Todd Akin, a six-term congressman, died on Oct. 3 after a battle with cancer. A staunch pro-lifer, Akin was arrested multiple times in the 1980s for protesting in front of abortion centers. In 2012, he challenged Democratic incumbent Sen. Claire McCaskill but lost after saying he disagreed with allowing abortion in cases of rape, commenting that pregnancies are rare in cases of “legitimate rape.” Akin apologized for the comment, but Republicans withdrew funding and endorsements. Later he wrote a book in which he criticized Republican lawmakers for distancing themselves from him and said his comment was misinterpreted.

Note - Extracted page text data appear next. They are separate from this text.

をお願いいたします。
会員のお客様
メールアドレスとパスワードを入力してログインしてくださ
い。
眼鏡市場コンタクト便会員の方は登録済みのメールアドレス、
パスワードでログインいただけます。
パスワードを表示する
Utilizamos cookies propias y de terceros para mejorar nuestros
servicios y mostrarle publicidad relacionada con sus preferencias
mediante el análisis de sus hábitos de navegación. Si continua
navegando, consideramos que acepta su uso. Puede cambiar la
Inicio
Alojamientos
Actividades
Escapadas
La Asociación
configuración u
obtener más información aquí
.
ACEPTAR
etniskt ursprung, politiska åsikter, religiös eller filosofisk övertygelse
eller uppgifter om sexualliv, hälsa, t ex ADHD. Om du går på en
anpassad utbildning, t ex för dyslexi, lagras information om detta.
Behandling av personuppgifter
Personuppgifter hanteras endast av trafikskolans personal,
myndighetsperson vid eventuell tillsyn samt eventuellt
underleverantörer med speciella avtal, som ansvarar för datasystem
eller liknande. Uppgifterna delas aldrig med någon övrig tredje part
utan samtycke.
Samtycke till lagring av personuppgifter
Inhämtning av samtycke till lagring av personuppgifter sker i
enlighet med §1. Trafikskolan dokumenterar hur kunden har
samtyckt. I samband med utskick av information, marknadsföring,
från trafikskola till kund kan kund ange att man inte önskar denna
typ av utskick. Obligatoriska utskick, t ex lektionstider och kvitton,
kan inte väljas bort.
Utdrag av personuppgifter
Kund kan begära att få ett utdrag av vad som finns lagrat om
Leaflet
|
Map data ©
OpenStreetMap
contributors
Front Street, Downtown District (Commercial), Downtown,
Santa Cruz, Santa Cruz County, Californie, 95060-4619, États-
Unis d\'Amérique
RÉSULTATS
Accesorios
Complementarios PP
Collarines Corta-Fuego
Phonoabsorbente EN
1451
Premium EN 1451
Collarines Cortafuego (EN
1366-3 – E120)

Akin and his wife homeschooled their six children, and he served as an elder in the Presbyterian Church in America.
The number of mostly Haitian migrants who amassed at the U.S. southern border in September is now estimated at 30,000. In public statements, the Biden administration emphasized its plans to send the migrants back to Haiti. In practice, the administration sent a small portion back to Haiti and released about 12,000 of them into the United States with an order to appear at an immigration court at a future date, Homeland Security Secretary Alejandro Mayorkas said on Sept. 26. He said thousands more were in custody, and 2,000 had been expelled on flights to Haiti.